“É a mulher quem morre na
espera de uma sms e ressuscita assim que ela chega. É a mulher que aperta o pé
pra caber no sapato, a barriga pra caber no vestido, a bunda pra caber na
calça. É a mulher quem sofre na hora de perder a virgindade e quando vai dar a
luz. É ela quem enfrenta sete dias de menstruação, sendo a maioria acompanhados
de cólica. É no peito dela que os bebês ganham o primeiro alimento.

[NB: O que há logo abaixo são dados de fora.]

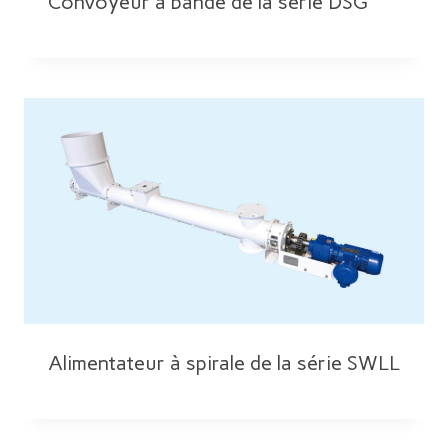
Convoyeur à bande de la série DSG
Alimentateur à spirale de la série SWLL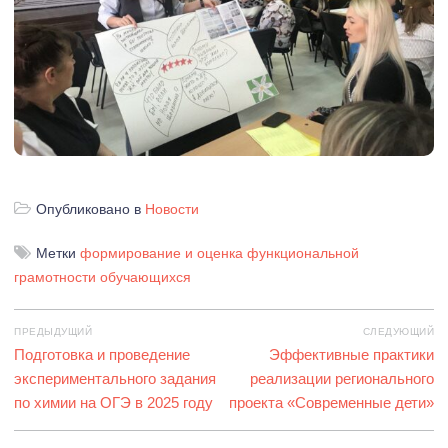
Опубликовано в
Новости
Метки
формирование и оценка функциональной
грамотности обучающихся
Навигация
ПРЕДЫДУЩИЙ
СЛЕДУЮЩИЙ
по
Предыдущая
Подготовка и проведение
Следующая
Эффективные практики
записям
запись:
экспериментального задания
реализации регионального
запись:
по химии на ОГЭ в 2025 году
проекта «Современные дети»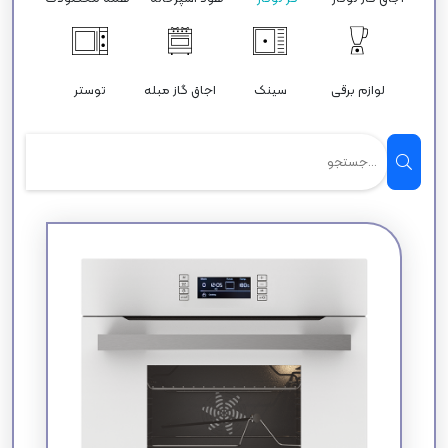
لوازم برقی
سینک
اجاق گاز مبله
توستر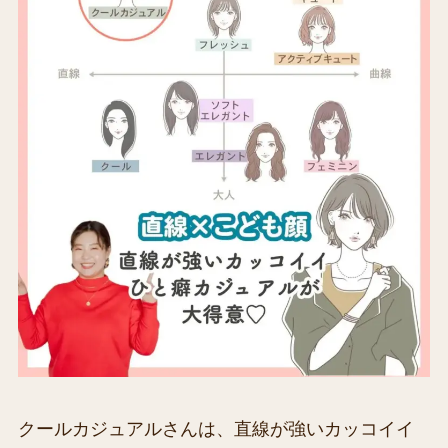
クールカジュアルさんは、直線が強いカッコイイ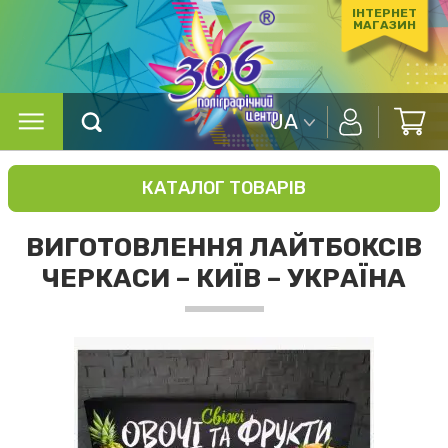
ІНТЕРНЕТ
МАГАЗИН
UA
КАТАЛОГ ТОВАРІВ
ВИГОТОВЛЕННЯ ЛАЙТБОКСІВ
ЧЕРКАСИ – КИЇВ – УКРАЇНА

É a mulher
que trabalha varrendo as ruas, limpando a casa dos outros, dirigindo caminhão,
à frente de uma grande empresa ou cuidando da própria casa, sempre com o cabelo
penteado, as unhas bem feitas e muito bem maquiada. É a mulher que cria as
piores brigas do relacionamento, mas é a que na maioria das vezes dá um jeito
de consertá-las. É ela que sempre tem uma solução pra um batom borrado, um
machucado ou um coração quebrado. É ela quem tem as melhores histórias e as
teorias sobre “de onde vem os bebês” e “o que é sexo”. É o beijo dela que faz
milagre nos filhos e no marido. É o cheiro dela que fica impregnado na memória
e na camisa. É a mulher que anda num salto 15 e ainda rebola, faz charme e se
bobear até samba. É ela que nua sabe fazer filho mas também faz arte. É a
mulher que aguenta as pontas quando as crianças tão mal. É a mulher que sabe
dar o nó na gravata, que sabe adoçar o café e tem a mão boa pra cozinhar. É ela
que é uma fera na cama e na rua é uma dama. É a mulher que sorri com os olhos e
engana com a boca, que controla a situação e que salva a sua vida ou a destrói.
E ainda sai de fininho porque ela é o sexo frágil.”